Despite these contributions, this thesis has the following issues:
1. The content and context of Japanese tweets about ASEAN—a large number of which focus on Japan’s relations with China or South Korea, or on domestic aspects of Japan-ASEAN summits—makes it difficult to use them to shed light on South East Asian regionalism. In addition, the very different contexts within which users of the three languages tweet about ASEAN makes the comparisons between the user and content analysis results less valuable than it would have been comparing e.g. Indonesian, Tagalog and Vietnamese. The thesis might therefore have benefitted from a tighter focus on Indonesia, which would have allowed Ms. Pratidina to extend both her quantitative and qualitative analyses to cover a larger number of users and to investigate content in greater depth.
2. While the case studies of Indonesian community users becoming engaged in Indonesia’s ASEAN policy networks are valuable, the categories used in the user analysis (Chapter 5) could have been better defined in order to answer more clearly the question of whether non-elite actors have become opinion leaders on ASEAN issues through their activities on social media. In particular, the “individual” category contains “celebrities, sports personalities and members of the general public”, but excludes “journalists, scholars, writers and others who have published materials or have appeared in mainstream media”, who are instead put into the “intellectual” category. This distinction seems rather arbitrary, particularly as celebrities or sports personalities can be expected to use Twitter with different aims from members of the general public. Furthermore, the thesis does not make it clear whether or how the ten user categories can be split into elite and non-elite, however the latter is defined.
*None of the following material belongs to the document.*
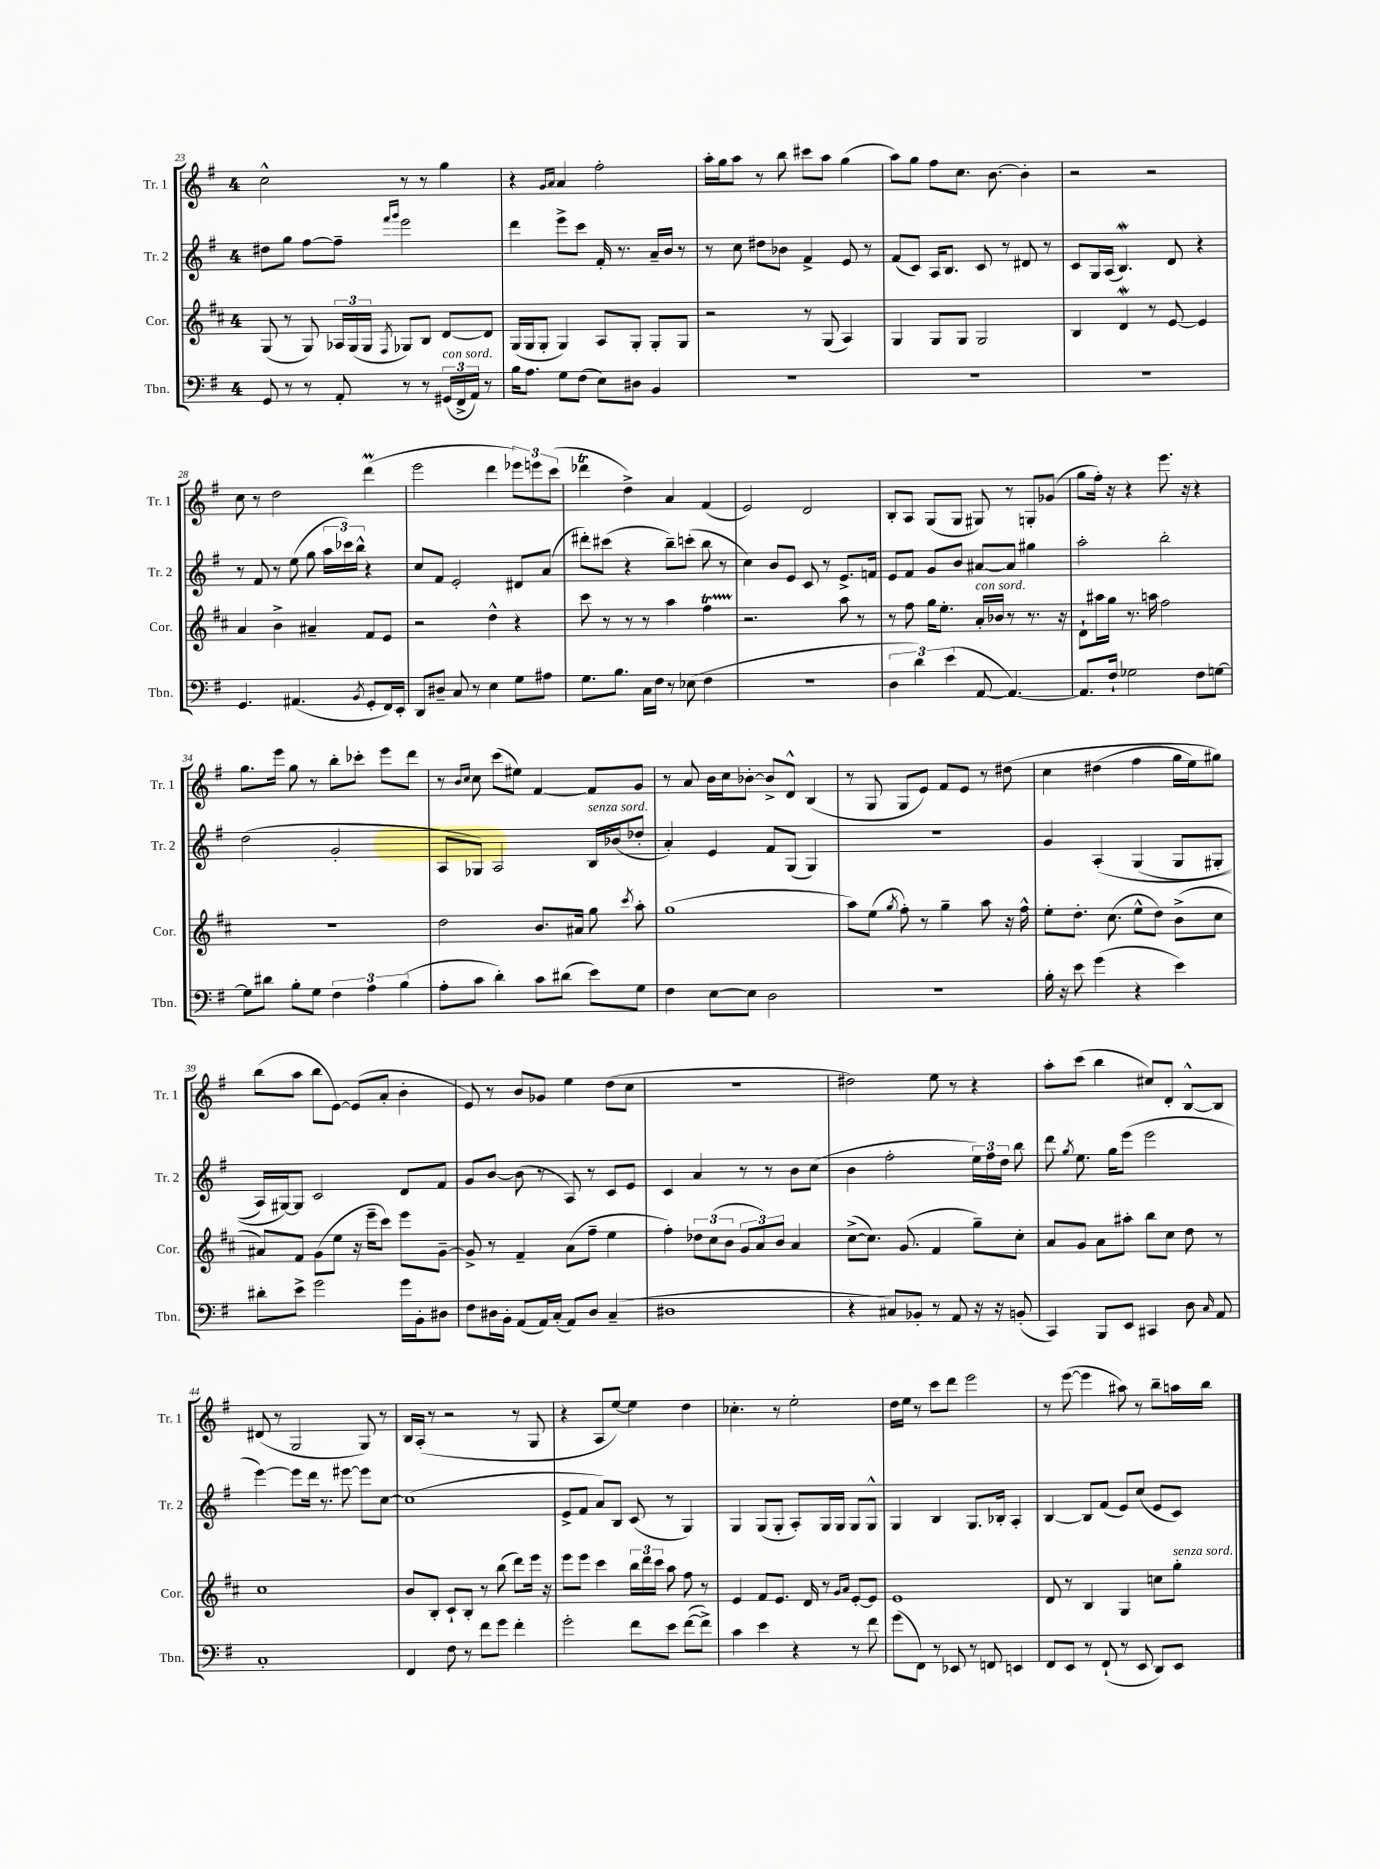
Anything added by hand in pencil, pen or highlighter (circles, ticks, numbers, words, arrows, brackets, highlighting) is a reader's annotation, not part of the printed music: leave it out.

3. While economic and socio-cultural integration in ASEAN are relatively uncontroversial, political-security integration is a much thornier topic due to the established ASEAN practice of mutual non-interference on political matters. Therefore, providing a more detailed analysis of tweets on political-security topics might have shown how issues such as the Rohingya people are being discussed by various kinds of social media users.
Ms. Pratidina herself is aware of these issues, as evidenced during her thesis interview where she discussed the further possible development of her thesis. We concluded that these issues do not detract from the value of her contributions to research on policy-related communication in South-East Asia and that the thesis contains much potential for further development of online communication studies within the global-local context.
On 7 September 2017 we examined Ms. Indah Santi Pratidina regarding her PhD thesis “The Online Discourse of ASEAN Regionalism: A User and Content Analysis of Indonesian, English and Japanese Tweets.” Ms. Pratidina satisfactorily answered all our questions regarding her thesis.
We therefore conclude that Ms. Pratidina has achieved the requisite level of academic achievement and ability to be awarded the degree of PhD in Social Sciences from this University.